L'analisi tattico-strategica di quanto sta accadendo in Ucraina conferma che uno dei temi più complessi è il dominio dei cieli. Qual è oggi la situazione della guerra dal punto di vista dei combattimenti e degli schieramenti aeronautici?  L'aeronautica potrà avere nei prossimi mesi un ruolo decisivo in questa guerra?

Una delle cose più sorprendenti è stata ed è tuttora l’apparente incapacità da parte russa di assicurarsi fin dalle prime ore il dominio dell’aria, cioè la piena disponibilità della terza dimensione, negandola all’avversario che, nella dottrina occidentale,  è uno dei primi, se non il primo obiettivo da conseguire. Varie possono essere le motivazioni, da carenze addestrative ad efficienza dei mezzi, ma la causa fondamentale sta a mio avviso nella strategia russa (derivata da quella sovietica), che vede nel mezzo aereo solo un supporto alle forze di terra e non ne riconosce la intrinseca valenza strategica. Le conseguenze sul terreno sono quelle che vediamo e che ci ricordano situazioni operative che credevamo superate dai tempi della Prima guerra mondiale

Il tema dell'esercito europeo è nella agenda Ue. Come va costruita un'aeronautica militare comune europea e come deve coordinarsi con Nato e con Inghilterra?

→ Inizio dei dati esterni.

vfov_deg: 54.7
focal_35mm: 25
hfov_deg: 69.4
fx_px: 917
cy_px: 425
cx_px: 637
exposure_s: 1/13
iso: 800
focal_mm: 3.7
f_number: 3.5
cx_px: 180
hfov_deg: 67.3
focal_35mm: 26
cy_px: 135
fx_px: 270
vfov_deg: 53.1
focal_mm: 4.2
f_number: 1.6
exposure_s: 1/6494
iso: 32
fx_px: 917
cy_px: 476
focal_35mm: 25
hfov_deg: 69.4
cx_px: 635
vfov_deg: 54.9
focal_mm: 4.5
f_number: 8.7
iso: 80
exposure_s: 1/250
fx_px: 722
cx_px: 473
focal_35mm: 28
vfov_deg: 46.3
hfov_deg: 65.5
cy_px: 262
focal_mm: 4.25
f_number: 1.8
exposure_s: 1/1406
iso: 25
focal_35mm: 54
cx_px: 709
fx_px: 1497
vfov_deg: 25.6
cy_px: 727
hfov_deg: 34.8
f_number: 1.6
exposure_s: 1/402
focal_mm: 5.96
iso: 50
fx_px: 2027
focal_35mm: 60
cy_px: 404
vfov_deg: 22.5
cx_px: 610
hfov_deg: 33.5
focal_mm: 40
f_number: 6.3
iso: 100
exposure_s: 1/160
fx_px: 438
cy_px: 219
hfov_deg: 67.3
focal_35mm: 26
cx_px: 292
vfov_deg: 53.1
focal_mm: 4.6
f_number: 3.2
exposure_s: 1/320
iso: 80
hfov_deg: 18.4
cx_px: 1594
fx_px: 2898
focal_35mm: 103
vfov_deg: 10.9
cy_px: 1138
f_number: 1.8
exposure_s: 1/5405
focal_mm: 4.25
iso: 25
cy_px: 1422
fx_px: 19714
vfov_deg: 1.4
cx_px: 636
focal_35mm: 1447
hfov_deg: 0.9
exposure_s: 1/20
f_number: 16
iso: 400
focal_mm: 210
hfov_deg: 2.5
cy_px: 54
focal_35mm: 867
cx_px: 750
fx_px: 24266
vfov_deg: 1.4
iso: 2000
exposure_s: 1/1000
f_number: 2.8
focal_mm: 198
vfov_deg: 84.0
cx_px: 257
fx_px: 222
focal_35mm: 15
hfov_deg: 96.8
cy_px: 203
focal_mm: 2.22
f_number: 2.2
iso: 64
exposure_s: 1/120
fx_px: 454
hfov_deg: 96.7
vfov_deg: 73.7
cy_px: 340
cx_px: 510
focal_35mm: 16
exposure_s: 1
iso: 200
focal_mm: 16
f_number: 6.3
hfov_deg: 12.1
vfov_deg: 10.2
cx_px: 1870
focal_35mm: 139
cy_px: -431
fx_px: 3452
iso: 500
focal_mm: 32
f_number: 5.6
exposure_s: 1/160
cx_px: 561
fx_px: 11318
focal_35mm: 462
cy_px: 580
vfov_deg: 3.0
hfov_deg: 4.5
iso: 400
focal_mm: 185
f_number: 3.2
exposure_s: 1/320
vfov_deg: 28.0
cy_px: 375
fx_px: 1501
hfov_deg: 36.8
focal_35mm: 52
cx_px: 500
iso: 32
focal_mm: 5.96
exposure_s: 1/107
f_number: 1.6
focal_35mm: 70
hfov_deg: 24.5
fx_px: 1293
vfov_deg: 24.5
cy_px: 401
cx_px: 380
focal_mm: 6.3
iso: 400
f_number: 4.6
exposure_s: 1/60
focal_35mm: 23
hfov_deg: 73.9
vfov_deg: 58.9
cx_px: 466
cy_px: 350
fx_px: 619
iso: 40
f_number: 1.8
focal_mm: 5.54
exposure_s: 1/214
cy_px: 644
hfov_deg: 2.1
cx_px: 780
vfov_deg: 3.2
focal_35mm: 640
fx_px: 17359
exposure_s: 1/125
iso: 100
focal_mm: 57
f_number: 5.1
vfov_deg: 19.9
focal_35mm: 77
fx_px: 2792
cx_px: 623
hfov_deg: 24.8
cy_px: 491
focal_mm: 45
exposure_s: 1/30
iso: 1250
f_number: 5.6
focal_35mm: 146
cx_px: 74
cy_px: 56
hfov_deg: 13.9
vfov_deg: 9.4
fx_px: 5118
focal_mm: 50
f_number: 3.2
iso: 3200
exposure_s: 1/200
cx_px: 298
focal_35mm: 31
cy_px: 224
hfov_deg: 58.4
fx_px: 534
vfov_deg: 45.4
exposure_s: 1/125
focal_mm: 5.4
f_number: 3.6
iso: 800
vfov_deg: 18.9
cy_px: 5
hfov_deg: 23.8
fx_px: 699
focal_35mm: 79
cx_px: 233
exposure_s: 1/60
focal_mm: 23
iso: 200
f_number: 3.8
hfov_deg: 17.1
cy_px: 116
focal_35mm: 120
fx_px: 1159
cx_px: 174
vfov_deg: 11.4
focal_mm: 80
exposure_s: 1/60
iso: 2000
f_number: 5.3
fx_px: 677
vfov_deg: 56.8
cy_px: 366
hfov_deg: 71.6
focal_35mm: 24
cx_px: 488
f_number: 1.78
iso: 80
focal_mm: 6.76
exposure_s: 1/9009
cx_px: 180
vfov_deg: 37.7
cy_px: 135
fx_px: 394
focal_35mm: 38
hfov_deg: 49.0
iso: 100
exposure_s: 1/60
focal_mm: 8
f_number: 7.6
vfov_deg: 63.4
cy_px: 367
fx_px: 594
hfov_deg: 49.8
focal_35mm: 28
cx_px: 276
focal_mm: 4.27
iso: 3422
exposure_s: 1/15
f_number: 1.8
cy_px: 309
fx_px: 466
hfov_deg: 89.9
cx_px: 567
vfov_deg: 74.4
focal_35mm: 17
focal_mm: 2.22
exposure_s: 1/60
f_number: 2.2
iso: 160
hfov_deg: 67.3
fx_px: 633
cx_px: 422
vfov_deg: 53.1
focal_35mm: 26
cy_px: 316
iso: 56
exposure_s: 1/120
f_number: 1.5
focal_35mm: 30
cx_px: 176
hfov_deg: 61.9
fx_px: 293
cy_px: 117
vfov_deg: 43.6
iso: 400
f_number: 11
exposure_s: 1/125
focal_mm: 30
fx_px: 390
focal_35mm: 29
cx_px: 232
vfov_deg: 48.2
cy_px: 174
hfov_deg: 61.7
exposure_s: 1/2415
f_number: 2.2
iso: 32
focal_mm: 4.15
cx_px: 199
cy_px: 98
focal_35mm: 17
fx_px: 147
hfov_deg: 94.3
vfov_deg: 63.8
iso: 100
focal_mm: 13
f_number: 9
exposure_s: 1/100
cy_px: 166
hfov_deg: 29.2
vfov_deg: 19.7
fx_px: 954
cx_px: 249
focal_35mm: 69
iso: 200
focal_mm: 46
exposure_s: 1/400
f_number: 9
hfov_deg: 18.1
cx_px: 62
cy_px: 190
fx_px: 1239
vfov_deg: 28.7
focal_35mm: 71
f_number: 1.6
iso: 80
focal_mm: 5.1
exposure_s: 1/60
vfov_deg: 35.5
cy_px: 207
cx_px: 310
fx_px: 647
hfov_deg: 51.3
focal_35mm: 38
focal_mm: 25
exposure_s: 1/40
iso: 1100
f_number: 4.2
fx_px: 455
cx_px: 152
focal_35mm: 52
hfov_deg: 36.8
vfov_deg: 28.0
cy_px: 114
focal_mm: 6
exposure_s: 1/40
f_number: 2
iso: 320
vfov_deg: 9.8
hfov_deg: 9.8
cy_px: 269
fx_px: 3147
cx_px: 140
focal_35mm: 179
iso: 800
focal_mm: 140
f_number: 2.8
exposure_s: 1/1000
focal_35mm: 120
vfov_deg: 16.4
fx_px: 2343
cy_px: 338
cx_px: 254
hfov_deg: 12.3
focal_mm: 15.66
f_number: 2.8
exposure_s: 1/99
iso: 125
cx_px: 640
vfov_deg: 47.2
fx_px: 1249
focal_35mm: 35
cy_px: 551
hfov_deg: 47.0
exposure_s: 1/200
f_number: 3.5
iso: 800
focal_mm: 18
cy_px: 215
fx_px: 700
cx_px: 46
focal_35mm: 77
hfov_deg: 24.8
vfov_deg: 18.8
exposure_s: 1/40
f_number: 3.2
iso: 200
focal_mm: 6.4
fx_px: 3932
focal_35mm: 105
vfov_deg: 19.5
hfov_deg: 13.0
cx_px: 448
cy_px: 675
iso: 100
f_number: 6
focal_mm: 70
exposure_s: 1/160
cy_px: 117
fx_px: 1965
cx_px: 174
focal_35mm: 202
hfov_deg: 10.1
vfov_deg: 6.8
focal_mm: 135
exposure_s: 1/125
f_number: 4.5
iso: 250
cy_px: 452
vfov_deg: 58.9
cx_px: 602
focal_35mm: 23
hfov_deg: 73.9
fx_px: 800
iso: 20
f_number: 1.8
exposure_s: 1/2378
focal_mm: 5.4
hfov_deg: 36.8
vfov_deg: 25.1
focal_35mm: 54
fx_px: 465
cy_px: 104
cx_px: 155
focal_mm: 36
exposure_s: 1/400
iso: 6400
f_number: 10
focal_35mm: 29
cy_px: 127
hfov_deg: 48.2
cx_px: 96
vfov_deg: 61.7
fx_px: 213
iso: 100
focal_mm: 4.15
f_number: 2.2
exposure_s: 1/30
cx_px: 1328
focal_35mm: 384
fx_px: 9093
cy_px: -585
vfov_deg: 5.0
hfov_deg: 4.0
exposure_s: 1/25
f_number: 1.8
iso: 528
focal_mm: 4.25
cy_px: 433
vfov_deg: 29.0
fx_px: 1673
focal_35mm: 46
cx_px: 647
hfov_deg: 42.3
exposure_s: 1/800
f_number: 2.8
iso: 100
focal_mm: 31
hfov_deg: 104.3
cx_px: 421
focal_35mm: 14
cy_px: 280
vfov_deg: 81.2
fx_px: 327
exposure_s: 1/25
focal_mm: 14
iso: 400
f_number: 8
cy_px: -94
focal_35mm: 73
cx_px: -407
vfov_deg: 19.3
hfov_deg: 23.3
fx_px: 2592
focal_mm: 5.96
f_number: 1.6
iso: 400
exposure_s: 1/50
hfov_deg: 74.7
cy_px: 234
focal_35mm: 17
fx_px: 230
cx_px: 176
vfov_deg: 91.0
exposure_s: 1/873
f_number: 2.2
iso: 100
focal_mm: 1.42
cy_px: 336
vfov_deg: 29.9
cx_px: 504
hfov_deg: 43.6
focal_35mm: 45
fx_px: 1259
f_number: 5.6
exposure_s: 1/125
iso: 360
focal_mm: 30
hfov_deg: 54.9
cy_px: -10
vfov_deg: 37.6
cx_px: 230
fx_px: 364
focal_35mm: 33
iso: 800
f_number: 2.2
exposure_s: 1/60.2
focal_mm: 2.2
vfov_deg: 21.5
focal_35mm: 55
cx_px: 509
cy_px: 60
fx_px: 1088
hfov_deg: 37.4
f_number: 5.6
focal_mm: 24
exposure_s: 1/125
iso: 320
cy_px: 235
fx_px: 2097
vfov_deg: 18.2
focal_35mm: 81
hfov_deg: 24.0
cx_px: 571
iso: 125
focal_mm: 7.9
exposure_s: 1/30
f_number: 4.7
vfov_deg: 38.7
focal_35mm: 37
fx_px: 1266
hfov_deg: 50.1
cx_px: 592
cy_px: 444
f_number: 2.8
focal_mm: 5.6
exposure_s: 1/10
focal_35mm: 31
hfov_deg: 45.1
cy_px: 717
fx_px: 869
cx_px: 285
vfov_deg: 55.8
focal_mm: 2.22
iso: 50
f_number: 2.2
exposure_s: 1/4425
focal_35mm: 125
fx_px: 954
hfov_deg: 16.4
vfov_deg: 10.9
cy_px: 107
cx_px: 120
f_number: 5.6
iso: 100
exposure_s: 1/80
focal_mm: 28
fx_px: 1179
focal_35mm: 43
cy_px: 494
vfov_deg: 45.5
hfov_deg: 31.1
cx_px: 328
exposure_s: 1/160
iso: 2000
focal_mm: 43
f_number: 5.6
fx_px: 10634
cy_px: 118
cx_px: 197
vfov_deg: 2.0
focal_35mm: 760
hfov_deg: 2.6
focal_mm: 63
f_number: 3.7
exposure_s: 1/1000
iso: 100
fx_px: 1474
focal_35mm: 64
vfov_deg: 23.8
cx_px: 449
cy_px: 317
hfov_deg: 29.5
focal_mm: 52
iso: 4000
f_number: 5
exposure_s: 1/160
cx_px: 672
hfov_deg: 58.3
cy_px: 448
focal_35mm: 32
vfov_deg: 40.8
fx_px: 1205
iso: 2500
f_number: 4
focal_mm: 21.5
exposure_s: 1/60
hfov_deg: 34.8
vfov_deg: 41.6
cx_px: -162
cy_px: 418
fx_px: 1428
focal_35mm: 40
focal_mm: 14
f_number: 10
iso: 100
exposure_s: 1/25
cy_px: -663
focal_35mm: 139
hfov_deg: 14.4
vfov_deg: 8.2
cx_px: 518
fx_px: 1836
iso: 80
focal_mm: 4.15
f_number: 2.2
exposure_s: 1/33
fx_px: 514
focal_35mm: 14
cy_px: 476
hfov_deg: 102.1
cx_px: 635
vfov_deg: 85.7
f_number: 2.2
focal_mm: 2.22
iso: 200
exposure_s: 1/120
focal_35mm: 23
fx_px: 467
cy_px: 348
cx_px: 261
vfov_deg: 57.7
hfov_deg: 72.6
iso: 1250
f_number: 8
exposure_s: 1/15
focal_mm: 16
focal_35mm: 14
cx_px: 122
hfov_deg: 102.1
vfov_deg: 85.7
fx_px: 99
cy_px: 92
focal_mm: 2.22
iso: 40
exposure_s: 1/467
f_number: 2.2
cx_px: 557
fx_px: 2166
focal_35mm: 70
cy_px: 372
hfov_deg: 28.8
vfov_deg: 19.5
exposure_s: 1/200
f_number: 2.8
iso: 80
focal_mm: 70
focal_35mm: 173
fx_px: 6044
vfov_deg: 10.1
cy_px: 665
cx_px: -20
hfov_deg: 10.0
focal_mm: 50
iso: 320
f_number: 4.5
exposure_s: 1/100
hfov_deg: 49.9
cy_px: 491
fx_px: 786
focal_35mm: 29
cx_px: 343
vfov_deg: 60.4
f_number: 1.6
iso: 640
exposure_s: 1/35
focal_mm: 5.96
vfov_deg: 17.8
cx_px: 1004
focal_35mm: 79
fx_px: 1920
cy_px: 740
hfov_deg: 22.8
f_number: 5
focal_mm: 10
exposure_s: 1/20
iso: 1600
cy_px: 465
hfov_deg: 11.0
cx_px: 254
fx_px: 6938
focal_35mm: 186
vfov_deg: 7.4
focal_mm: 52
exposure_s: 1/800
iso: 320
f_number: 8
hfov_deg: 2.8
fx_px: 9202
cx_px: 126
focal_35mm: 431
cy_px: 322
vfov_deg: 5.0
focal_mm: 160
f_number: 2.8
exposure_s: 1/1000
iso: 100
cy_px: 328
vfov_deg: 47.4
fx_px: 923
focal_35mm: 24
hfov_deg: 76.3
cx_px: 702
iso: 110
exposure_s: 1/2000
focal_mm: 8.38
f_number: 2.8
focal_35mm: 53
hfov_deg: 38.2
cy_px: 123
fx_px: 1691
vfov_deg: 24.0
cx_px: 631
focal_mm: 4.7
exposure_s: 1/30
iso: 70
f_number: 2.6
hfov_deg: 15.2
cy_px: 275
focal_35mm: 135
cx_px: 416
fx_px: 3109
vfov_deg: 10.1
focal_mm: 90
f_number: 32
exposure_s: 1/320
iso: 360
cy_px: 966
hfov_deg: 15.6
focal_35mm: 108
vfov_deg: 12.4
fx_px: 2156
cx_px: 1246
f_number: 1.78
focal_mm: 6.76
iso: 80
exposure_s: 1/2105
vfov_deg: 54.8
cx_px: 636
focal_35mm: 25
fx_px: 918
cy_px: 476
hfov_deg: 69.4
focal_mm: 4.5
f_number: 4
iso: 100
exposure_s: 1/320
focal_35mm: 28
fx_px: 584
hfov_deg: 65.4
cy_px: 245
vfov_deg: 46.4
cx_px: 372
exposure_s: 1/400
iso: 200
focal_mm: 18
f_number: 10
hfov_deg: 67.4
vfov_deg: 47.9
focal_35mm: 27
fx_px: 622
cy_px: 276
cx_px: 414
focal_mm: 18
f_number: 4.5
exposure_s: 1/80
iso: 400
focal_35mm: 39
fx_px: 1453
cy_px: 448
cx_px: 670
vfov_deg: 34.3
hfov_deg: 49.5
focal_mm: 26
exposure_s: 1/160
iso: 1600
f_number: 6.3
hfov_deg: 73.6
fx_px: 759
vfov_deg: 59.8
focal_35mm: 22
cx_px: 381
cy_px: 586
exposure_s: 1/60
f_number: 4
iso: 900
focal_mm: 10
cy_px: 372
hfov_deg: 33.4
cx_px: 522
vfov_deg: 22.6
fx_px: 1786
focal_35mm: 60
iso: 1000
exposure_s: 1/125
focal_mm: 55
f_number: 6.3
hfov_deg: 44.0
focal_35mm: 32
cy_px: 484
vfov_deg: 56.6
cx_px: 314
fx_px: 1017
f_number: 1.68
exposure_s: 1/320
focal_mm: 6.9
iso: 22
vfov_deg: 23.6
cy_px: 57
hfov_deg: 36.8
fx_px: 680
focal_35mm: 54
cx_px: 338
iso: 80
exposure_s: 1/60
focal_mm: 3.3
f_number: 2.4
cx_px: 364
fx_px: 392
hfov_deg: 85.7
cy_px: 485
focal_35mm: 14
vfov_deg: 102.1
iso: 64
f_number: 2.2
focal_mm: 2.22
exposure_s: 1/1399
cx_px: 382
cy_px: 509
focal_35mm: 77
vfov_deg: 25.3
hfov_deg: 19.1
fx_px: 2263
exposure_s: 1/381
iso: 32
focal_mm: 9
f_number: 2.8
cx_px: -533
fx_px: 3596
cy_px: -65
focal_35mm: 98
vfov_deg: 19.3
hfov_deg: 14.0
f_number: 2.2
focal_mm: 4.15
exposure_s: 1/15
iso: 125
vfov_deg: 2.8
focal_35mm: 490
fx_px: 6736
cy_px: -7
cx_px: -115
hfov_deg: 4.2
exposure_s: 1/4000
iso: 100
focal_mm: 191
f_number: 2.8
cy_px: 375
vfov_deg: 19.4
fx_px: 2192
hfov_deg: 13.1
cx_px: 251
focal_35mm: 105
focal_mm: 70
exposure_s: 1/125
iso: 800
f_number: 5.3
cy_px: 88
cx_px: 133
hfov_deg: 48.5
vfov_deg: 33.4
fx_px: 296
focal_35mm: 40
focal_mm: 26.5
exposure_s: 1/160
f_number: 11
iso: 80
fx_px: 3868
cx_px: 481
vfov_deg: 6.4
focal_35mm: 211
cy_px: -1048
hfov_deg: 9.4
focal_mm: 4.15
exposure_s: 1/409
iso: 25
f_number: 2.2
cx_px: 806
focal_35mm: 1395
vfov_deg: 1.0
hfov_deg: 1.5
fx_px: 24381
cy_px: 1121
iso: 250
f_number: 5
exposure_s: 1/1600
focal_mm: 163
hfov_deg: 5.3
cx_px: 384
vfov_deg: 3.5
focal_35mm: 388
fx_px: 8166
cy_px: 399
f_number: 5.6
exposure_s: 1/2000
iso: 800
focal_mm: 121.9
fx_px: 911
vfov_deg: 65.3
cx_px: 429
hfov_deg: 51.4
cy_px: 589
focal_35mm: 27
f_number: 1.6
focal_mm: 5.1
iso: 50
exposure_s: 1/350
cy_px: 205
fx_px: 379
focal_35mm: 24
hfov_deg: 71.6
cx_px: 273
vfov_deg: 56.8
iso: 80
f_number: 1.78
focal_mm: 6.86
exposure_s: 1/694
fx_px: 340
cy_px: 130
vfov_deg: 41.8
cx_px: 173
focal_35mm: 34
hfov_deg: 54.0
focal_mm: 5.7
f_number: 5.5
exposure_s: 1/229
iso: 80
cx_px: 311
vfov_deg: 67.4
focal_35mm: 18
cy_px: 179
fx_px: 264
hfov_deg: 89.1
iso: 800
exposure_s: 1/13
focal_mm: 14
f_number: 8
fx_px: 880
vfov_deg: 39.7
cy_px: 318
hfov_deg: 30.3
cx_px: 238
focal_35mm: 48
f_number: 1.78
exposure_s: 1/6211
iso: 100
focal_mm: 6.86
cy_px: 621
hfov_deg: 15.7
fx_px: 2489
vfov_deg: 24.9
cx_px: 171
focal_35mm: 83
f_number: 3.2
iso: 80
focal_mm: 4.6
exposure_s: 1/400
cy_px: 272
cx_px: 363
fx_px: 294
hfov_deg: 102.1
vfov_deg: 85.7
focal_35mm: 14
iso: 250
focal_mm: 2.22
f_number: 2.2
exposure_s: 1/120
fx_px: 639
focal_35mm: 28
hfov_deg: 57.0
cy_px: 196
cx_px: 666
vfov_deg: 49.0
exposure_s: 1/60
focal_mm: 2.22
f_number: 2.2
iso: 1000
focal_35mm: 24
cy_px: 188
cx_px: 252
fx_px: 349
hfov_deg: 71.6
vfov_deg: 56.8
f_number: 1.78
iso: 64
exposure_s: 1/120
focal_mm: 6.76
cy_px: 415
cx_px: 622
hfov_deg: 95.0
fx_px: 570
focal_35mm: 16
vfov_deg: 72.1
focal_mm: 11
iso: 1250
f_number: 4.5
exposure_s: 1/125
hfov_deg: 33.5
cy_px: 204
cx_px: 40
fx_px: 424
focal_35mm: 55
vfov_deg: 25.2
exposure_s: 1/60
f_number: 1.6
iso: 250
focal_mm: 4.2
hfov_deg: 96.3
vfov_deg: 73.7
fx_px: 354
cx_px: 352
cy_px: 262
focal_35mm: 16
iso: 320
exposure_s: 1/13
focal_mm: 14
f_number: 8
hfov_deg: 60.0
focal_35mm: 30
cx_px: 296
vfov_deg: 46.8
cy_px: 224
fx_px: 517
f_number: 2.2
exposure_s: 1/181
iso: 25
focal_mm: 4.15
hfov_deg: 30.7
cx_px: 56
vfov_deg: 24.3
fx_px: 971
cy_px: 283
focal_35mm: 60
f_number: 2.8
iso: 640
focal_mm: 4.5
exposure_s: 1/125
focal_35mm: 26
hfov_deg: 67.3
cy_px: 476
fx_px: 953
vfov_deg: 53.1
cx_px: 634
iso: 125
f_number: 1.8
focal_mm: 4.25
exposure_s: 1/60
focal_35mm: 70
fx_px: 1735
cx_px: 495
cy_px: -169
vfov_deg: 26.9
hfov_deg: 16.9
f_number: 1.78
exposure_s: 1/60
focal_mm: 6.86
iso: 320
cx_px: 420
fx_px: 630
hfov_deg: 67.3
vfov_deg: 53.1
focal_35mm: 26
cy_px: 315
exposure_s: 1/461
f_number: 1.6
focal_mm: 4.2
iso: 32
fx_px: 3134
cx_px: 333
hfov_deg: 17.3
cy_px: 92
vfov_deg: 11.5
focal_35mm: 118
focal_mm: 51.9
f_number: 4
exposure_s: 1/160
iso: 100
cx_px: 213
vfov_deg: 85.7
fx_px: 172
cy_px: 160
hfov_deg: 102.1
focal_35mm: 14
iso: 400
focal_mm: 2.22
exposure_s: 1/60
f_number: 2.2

Premesso che di Forze armate europee si potrà parlare a valle (almeno concettualmente) di una politica estera comune convintamente e stabilmente condivisa, la strada è quella in primis dell’interoperabilità, intesa come consuetudine addestrativa e una condivisione degli armamenti, ma si deve puntare ad una piena standardizzazione dei sistemi d’arma: è uno spreco inconcepibile che in Europa si sviluppino per lo stesso ruolo due velivoli diversi, come è accaduto nel binomio Eurofighter-Rafale e sta accadendo con Tempest e FCAS. Un salto di qualità in questa direzione consentirà una integrazione ottimale con la NATO. 

L'Italia è una eccellenza nel settore aerospaziale europeo e dispone di una ottima aeronautica. Cosa pensa dello sviluppo tecnologico e della evoluzione della Aeronautica militare in Italia?

Nonostante le ristrettezze di bilancio, l’Aeronautica Militare Italiana è riuscita a sviluppare uno strumento dotato di tutte le capacità necessarie, armonicamente integrate, con tecnologie e modalità di impiego allo stato dell’arte, più e meglio di altre forze aeree blasonate. Ha però dei problemi dimensionali (improvvida fu la decisione di ridurre da 135 a 90 il numero di F35 da acquisire) e di adeguatezza delle scorte logistiche, in particolare di armamento. Una carenza particolarmente sentita da tutto lo strumento militare nazionale è relativa ai sistemi missilistici contraerei e antibalistici, che devono essere sostanzialmente integrati sia quantitativamente che in termini di capacità.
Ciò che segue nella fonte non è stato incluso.